▶ **What needs to be done**: Return every line below exactly as written.

▶ **Material shown**:
⁂

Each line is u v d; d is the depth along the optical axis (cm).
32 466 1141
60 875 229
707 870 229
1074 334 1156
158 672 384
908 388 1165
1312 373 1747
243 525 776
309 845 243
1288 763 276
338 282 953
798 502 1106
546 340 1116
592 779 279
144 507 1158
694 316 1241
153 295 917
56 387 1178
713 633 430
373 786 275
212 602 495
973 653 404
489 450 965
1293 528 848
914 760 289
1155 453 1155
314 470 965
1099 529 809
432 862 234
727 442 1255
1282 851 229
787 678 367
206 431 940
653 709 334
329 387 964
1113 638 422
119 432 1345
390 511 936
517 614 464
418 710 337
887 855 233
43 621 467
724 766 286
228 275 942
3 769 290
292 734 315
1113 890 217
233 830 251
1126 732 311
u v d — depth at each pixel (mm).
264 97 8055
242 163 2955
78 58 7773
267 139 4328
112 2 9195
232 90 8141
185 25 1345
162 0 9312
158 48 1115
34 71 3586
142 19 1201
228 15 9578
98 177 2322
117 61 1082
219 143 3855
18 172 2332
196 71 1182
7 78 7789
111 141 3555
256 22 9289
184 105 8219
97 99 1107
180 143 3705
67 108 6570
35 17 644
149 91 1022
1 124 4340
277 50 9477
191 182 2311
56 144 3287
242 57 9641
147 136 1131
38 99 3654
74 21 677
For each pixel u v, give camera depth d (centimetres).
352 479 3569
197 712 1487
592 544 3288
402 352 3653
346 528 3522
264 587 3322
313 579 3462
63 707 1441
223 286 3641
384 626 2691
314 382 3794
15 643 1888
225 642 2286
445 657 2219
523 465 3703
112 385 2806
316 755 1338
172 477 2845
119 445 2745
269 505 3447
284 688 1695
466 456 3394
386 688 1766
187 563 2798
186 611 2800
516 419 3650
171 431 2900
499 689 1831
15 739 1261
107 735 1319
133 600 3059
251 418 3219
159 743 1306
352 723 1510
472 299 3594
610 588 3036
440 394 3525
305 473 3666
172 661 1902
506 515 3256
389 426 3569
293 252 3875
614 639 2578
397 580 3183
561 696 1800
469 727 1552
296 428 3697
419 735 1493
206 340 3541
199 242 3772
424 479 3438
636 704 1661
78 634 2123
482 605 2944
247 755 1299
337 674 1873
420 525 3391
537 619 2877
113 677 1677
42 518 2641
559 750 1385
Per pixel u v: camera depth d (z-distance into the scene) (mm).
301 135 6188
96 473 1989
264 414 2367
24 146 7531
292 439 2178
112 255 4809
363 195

⁂

▶ **Response to the exercise**:
Each line is u v d; d is the depth along the optical axis (cm).
32 466 1141
60 875 229
707 870 229
1074 334 1156
158 672 384
908 388 1165
1312 373 1747
243 525 776
309 845 243
1288 763 276
338 282 953
798 502 1106
546 340 1116
592 779 279
144 507 1158
694 316 1241
153 295 917
56 387 1178
713 633 430
373 786 275
212 602 495
973 653 404
489 450 965
1293 528 848
914 760 289
1155 453 1155
314 470 965
1099 529 809
432 862 234
727 442 1255
1282 851 229
787 678 367
206 431 940
653 709 334
329 387 964
1113 638 422
119 432 1345
390 511 936
517 614 464
418 710 337
887 855 233
43 621 467
724 766 286
228 275 942
3 769 290
292 734 315
1113 890 217
233 830 251
1126 732 311
u v d — depth at each pixel (mm).
264 97 8055
242 163 2955
78 58 7773
267 139 4328
112 2 9195
232 90 8141
185 25 1345
162 0 9312
158 48 1115
34 71 3586
142 19 1201
228 15 9578
98 177 2322
117 61 1082
219 143 3855
18 172 2332
196 71 1182
7 78 7789
111 141 3555
256 22 9289
184 105 8219
97 99 1107
180 143 3705
67 108 6570
35 17 644
149 91 1022
1 124 4340
277 50 9477
191 182 2311
56 144 3287
242 57 9641
147 136 1131
38 99 3654
74 21 677
For each pixel u v, give camera depth d (centimetres).
352 479 3569
197 712 1487
592 544 3288
402 352 3653
346 528 3522
264 587 3322
313 579 3462
63 707 1441
223 286 3641
384 626 2691
314 382 3794
15 643 1888
225 642 2286
445 657 2219
523 465 3703
112 385 2806
316 755 1338
172 477 2845
119 445 2745
269 505 3447
284 688 1695
466 456 3394
386 688 1766
187 563 2798
186 611 2800
516 419 3650
171 431 2900
499 689 1831
15 739 1261
107 735 1319
133 600 3059
251 418 3219
159 743 1306
352 723 1510
472 299 3594
610 588 3036
440 394 3525
305 473 3666
172 661 1902
506 515 3256
389 426 3569
293 252 3875
614 639 2578
397 580 3183
561 696 1800
469 727 1552
296 428 3697
419 735 1493
206 340 3541
199 242 3772
424 479 3438
636 704 1661
78 634 2123
482 605 2944
247 755 1299
337 674 1873
420 525 3391
537 619 2877
113 677 1677
42 518 2641
559 750 1385
Per pixel u v: camera depth d (z-distance into the scene) (mm).
301 135 6188
96 473 1989
264 414 2367
24 146 7531
292 439 2178
112 255 4809
363 195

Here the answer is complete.